Time is of the essence as the Hon Warren Entsch will be making a speech in parliament addressing our plight in 2 – 3 weeks.  There will be the opportunity for industry leaders to go Canberra attend the speech and lobby politicians and decision makers.

Please find attached draft Submission. I encourage your feedback.

Please forward this correspondence to your network and follow up with phone calls to prompt timely (urgent) response.

For further information regarding these matters, please do not hesitate to contact myself:

Leah Bursztynowicz

E: marketing@thewoolshed.com.au

P: 0456 316 304

Or,

Phil Warring – Adventure Cairns President

E: phil@phlipvids.com.au

P: 0418 159 828





4 Responses

  1. Pete Williams says:

    Accessing their superannuation before leaving the country is a great idea, however the tax deductions on DASP need changing. Currently an immediate 15% tax is applied to employees super contributions when it is remitted to their Super fund. Further, another 65% is withheld when WHM apply for their superannuation. It just seems strange that the major employer groups of WHM have not raised this concern before as it is a huge burden on their cost of business. EFFECTIVELY 70% OF AN EMPLOYERS CONTRIBUTION FOR THEIR EMPLOYEES IS COLLECTED BY THE ATO.

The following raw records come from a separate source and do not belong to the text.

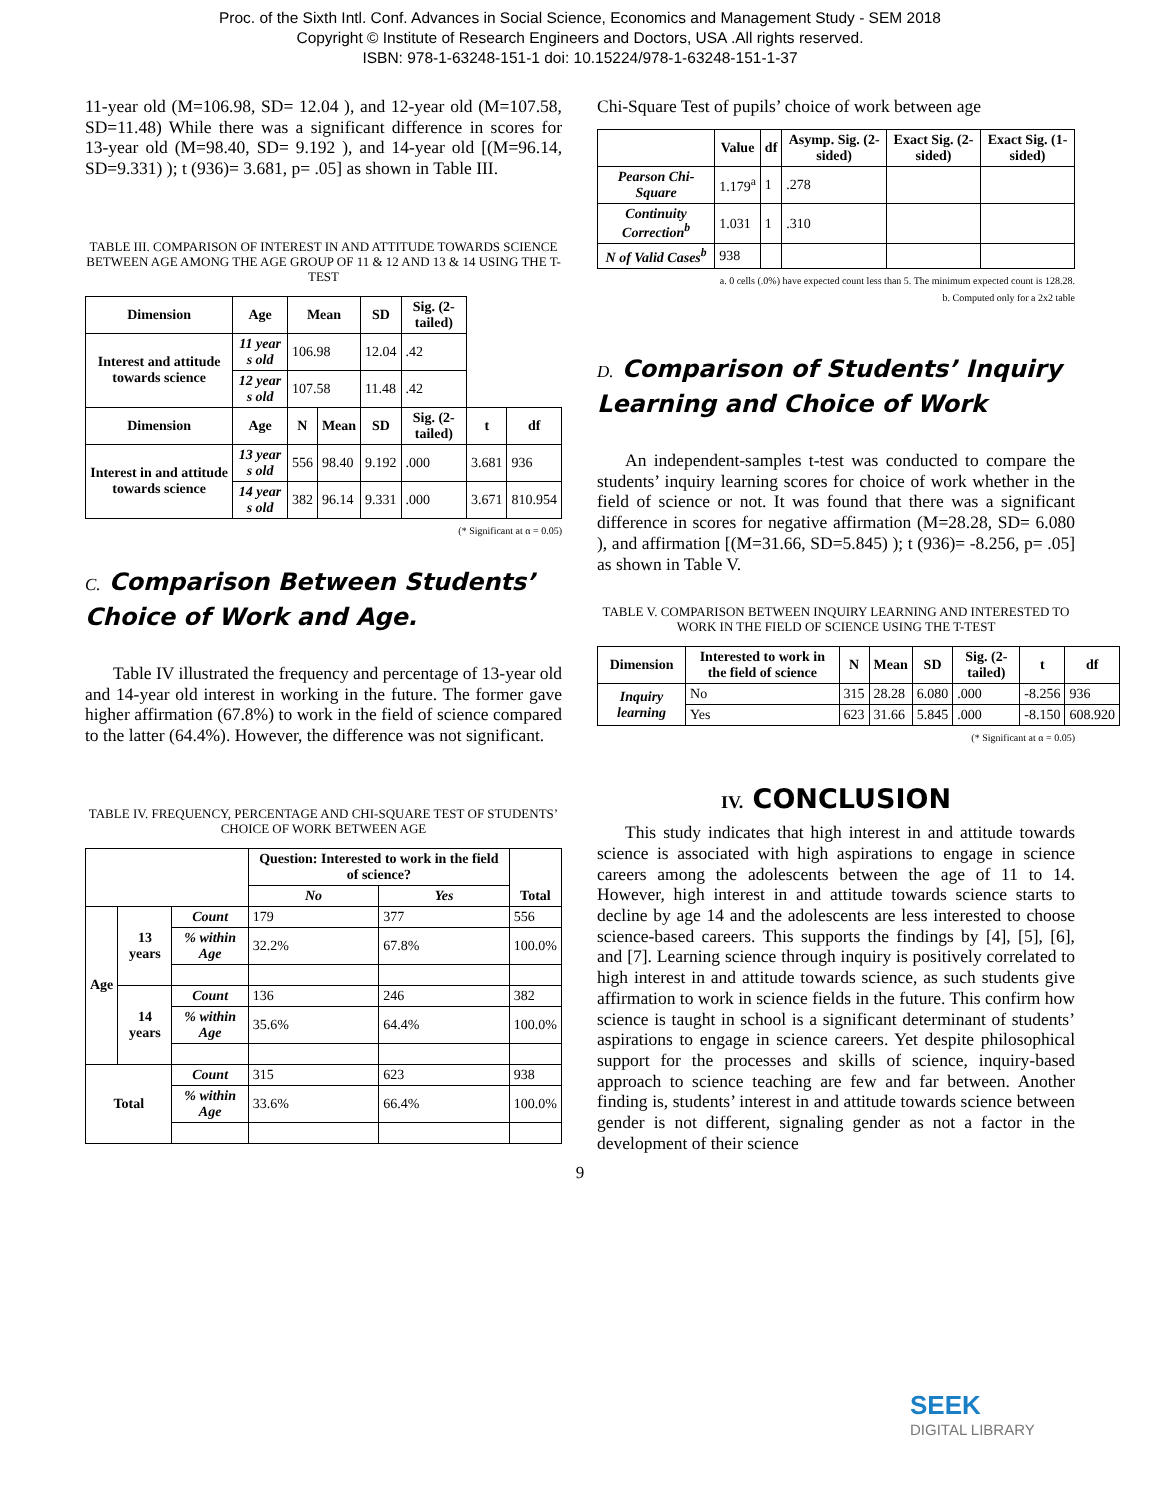Proc. of the Sixth Intl. Conf. Advances in Social Science, Economics and Management Study - SEM 2018
Copyright © Institute of Research Engineers and Doctors, USA .All rights reserved.
ISBN: 978-1-63248-151-1 doi: 10.15224/978-1-63248-151-1-37
11-year old (M=106.98, SD= 12.04 ), and 12-year old (M=107.58, SD=11.48) While there was a significant difference in scores for 13-year old (M=98.40, SD= 9.192 ), and 14-year old [(M=96.14, SD=9.331) ); t (936)= 3.681, p= .05] as shown in Table III.
TABLE III. COMPARISON OF INTEREST IN AND ATTITUDE TOWARDS SCIENCE BETWEEN AGE AMONG THE AGE GROUP OF 11 & 12 AND 13 & 14 USING THE T-TEST
| Dimension | Age | Mean | | SD | Sig. (2-tailed) | | |
| Interest and attitude towards science | 11 year s old | 106.98 | | 12.04 | .42 | | |
| | 12 year s old | 107.58 | | 11.48 | .42 | | |
| Dimension | Age | N | Mean | SD | Sig. (2-tailed) | t | df |
| Interest in and attitude towards science | 13 year s old | 556 | 98.40 | 9.192 | .000 | 3.681 | 936 |
| | 14 year s old | 382 | 96.14 | 9.331 | .000 | 3.671 | 810.954 |
(* Significant at α = 0.05)
C. Comparison Between Students’ Choice of Work and Age.
Table IV illustrated the frequency and percentage of 13-year old and 14-year old interest in working in the future. The former gave higher affirmation (67.8%) to work in the field of science compared to the latter (64.4%). However, the difference was not significant.
TABLE IV. FREQUENCY, PERCENTAGE AND CHI-SQUARE TEST OF STUDENTS’ CHOICE OF WORK BETWEEN AGE
| | | | Question: Interested to work in the field of science? | | Total |
| | | | No | Yes | |
| Age | 13 years | Count | 179 | 377 | 556 |
| | | % within Age | 32.2% | 67.8% | 100.0% |
| | 14 years | Count | 136 | 246 | 382 |
| | | % within Age | 35.6% | 64.4% | 100.0% |
| Total | | Count | 315 | 623 | 938 |
| | | % within Age | 33.6% | 66.4% | 100.0% |
Chi-Square Test of pupils’ choice of work between age
| | Value | df | Asymp. Sig. (2-sided) | Exact Sig. (2-sided) | Exact Sig. (1-sided) |
| Pearson Chi-Square | 1.179<sup>a</sup> | 1 | .278 | | |
| Continuity Correction<sup>b</sup> | 1.031 | 1 | .310 | | |
| N of Valid Cases<sup>b</sup> | 938 | | | | |
a. 0 cells (.0%) have expected count less than 5. The minimum expected count is 128.28.
b. Computed only for a 2x2 table
D. Comparison of Students’ Inquiry Learning and Choice of Work
An independent-samples t-test was conducted to compare the students’ inquiry learning scores for choice of work whether in the field of science or not. It was found that there was a significant difference in scores for negative affirmation (M=28.28, SD= 6.080 ), and affirmation [(M=31.66, SD=5.845) ); t (936)= -8.256, p= .05] as shown in Table V.
TABLE V. COMPARISON BETWEEN INQUIRY LEARNING AND INTERESTED TO WORK IN THE FIELD OF SCIENCE USING THE T-TEST
| Dimension | Interested to work in the field of science | N | Mean | SD | Sig. (2-tailed) | t | df |
| --- | --- | --- | --- | --- | --- | --- | --- |
| Inquiry learning | No | 315 | 28.28 | 6.080 | .000 | -8.256 | 936 |
| | Yes | 623 | 31.66 | 5.845 | .000 | -8.150 | 608.920 |
(* Significant at α = 0.05)
IV. CONCLUSION
This study indicates that high interest in and attitude towards science is associated with high aspirations to engage in science careers among the adolescents between the age of 11 to 14. However, high interest in and attitude towards science starts to decline by age 14 and the adolescents are less interested to choose science-based careers. This supports the findings by [4], [5], [6], and [7]. Learning science through inquiry is positively correlated to high interest in and attitude towards science, as such students give affirmation to work in science fields in the future. This confirm how science is taught in school is a significant determinant of students’ aspirations to engage in science careers. Yet despite philosophical support for the processes and skills of science, inquiry-based approach to science teaching are few and far between. Another finding is, students’ interest in and attitude towards science between gender is not different, signaling gender as not a factor in the development of their science
9
SEEK
DIGITAL LIBRARY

    As an example, excluding fees & costs (which would only further reduce their super amount) WHM who receive $300 a month in Superannuation Guarantee payments from their employer only stand to receive $89.25 of this amount when departing Australia

  2. I did a ‘survey’ (spoke to each one in turn) with the backpackers we had here last week asking them about this..

    They paid their visa fees in pounds, euros and US dollars and did not think that the fees were expensive.

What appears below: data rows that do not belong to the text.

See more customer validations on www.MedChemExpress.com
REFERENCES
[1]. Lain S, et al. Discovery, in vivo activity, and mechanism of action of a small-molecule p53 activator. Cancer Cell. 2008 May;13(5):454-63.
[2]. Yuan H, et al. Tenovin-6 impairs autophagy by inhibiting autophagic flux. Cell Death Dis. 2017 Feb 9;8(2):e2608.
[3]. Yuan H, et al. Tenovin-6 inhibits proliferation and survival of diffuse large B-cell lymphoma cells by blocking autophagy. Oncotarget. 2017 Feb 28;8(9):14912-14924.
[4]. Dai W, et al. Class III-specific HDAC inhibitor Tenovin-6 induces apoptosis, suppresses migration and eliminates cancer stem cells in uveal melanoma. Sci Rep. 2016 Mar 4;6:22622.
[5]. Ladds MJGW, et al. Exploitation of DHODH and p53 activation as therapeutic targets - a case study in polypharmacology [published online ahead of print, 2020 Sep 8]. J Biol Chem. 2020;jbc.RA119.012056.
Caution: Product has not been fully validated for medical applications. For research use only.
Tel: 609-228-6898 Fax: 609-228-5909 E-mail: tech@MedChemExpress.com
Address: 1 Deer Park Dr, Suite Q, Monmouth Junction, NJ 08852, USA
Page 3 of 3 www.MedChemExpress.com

    They all felt that tax at 15% was totally fair and that they should contirubute to the use of the roads, parks and beaches.

    The original suggestion of allowing them to get their super back after doing their 88 days seemed a bit strange as they were shortly returning to Australia or staying on.. My interviewees thought that Super was not something they could complain about as it was like a ‘gift’ from their employer and they had not had to pay for it – so a 35% bonus eventually was just fine.

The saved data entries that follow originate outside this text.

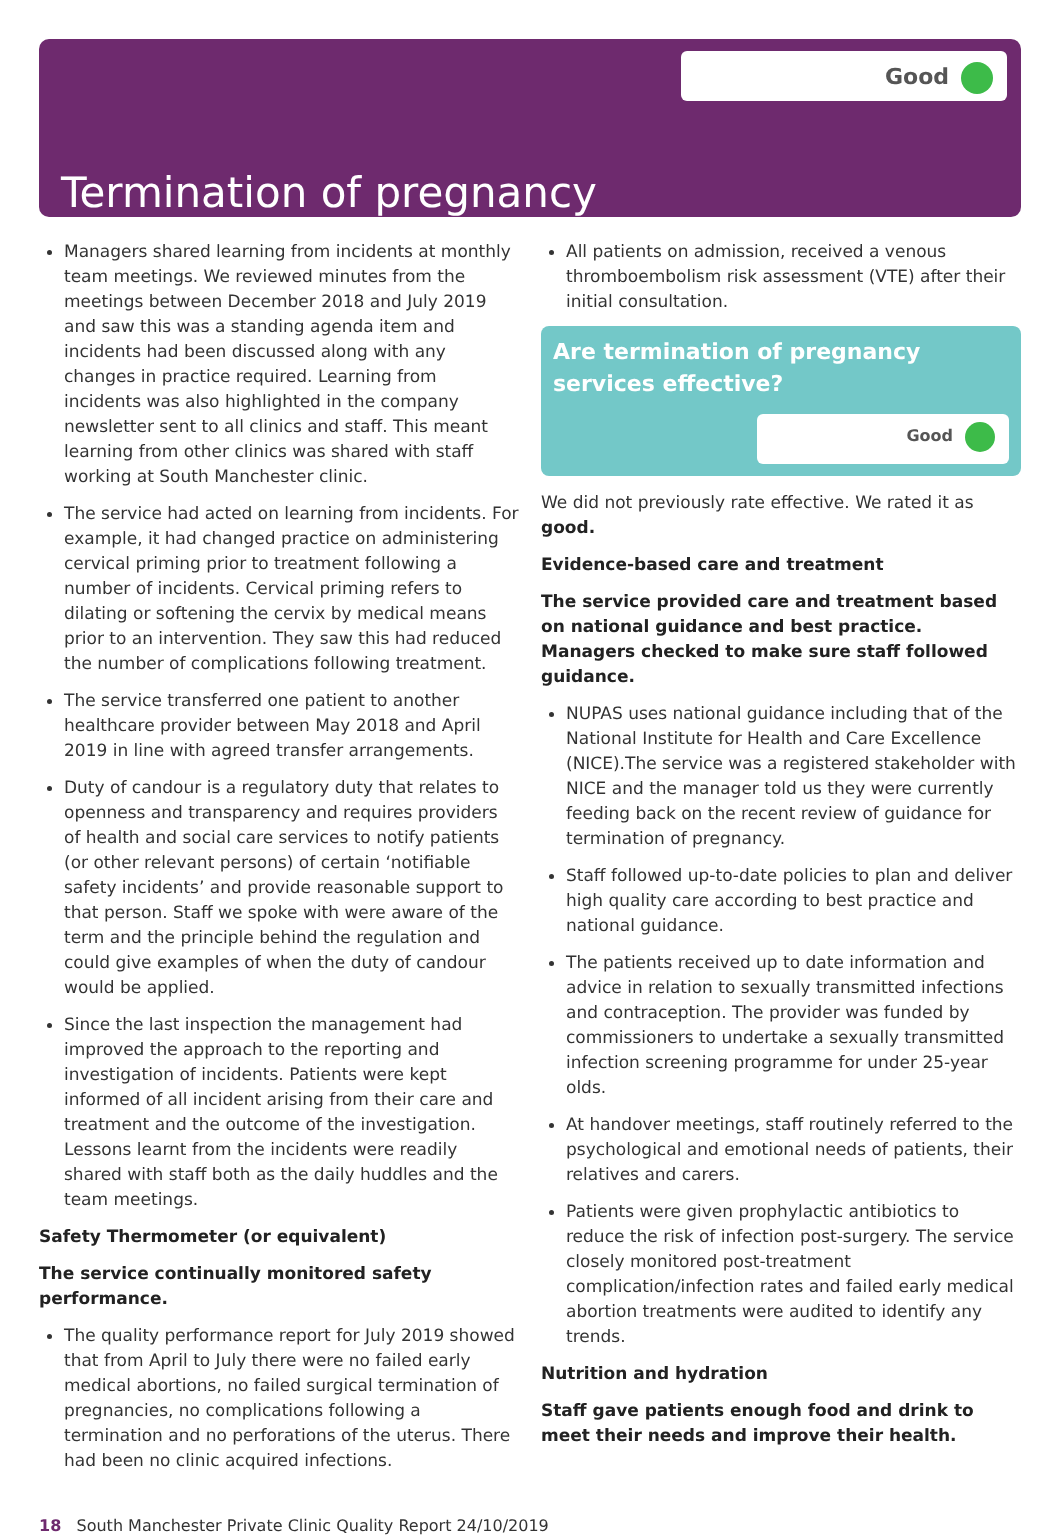Good
Termination of pregnancy
Managers shared learning from incidents at monthly team meetings. We reviewed minutes from the meetings between December 2018 and July 2019 and saw this was a standing agenda item and incidents had been discussed along with any changes in practice required. Learning from incidents was also highlighted in the company newsletter sent to all clinics and staff. This meant learning from other clinics was shared with staff working at South Manchester clinic.
The service had acted on learning from incidents. For example, it had changed practice on administering cervical priming prior to treatment following a number of incidents. Cervical priming refers to dilating or softening the cervix by medical means prior to an intervention. They saw this had reduced the number of complications following treatment.
The service transferred one patient to another healthcare provider between May 2018 and April 2019 in line with agreed transfer arrangements.
Duty of candour is a regulatory duty that relates to openness and transparency and requires providers of health and social care services to notify patients (or other relevant persons) of certain ‘notifiable safety incidents’ and provide reasonable support to that person. Staff we spoke with were aware of the term and the principle behind the regulation and could give examples of when the duty of candour would be applied.
Since the last inspection the management had improved the approach to the reporting and investigation of incidents. Patients were kept informed of all incident arising from their care and treatment and the outcome of the investigation. Lessons learnt from the incidents were readily shared with staff both as the daily huddles and the team meetings.
Safety Thermometer (or equivalent)
The service continually monitored safety performance.
The quality performance report for July 2019 showed that from April to July there were no failed early medical abortions, no failed surgical termination of pregnancies, no complications following a termination and no perforations of the uterus. There had been no clinic acquired infections.
All patients on admission, received a venous thromboembolism risk assessment (VTE) after their initial consultation.
Are termination of pregnancy services effective?
Good
We did not previously rate effective. We rated it as good.
Evidence-based care and treatment
The service provided care and treatment based on national guidance and best practice. Managers checked to make sure staff followed guidance.
NUPAS uses national guidance including that of the National Institute for Health and Care Excellence (NICE).The service was a registered stakeholder with NICE and the manager told us they were currently feeding back on the recent review of guidance for termination of pregnancy.
Staff followed up-to-date policies to plan and deliver high quality care according to best practice and national guidance.
The patients received up to date information and advice in relation to sexually transmitted infections and contraception. The provider was funded by commissioners to undertake a sexually transmitted infection screening programme for under 25-year olds.
At handover meetings, staff routinely referred to the psychological and emotional needs of patients, their relatives and carers.
Patients were given prophylactic antibiotics to reduce the risk of infection post-surgery. The service closely monitored post-treatment complication/infection rates and failed early medical abortion treatments were audited to identify any trends.
Nutrition and hydration
Staff gave patients enough food and drink to meet their needs and improve their health.
18 South Manchester Private Clinic Quality Report 24/10/2019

    I totally agree that the working holstels need regulation with their charges and the way they organise their jobs – perhaps a registration system like for the Labour Hire people would make them more accountable.

    BYTAP has links to Government about these matters could this petition be duplicating or confusing the issue?

    Could the lack of visitation to Cairns be something to do with the fact that the Greens and associated types of people have told the world that the reef is dead and so not worth visiting. They have done untold harm to Australia in general and NW Queensland in particular. See Brett Claxton’s excellent letter in a previous issue of the BYTE.

  3. Helen says:

    i am wondering. If the government reduces all what is asked of them, will RMAs need to reduce their fees for visas and services?

  4. John George says:

    Can someone please explain to me about this sub category of backpacker hostels referred to as working hostels. What are they, what do they do, what exploitation are they seen to get up to and what further regulation may be, seen as a benefit that will cause the youth tourism sector, which you say is in decline, grow again? What charges need regulation, and if so, does that mean that the government will be in charge of what prices must be set for accommodation? Do they do this in Russia or China? Maybe the government should run government accommodation for backpackers? What about what a share house operator may charge? Sometimes I think there must be too much sun up there in Queensland.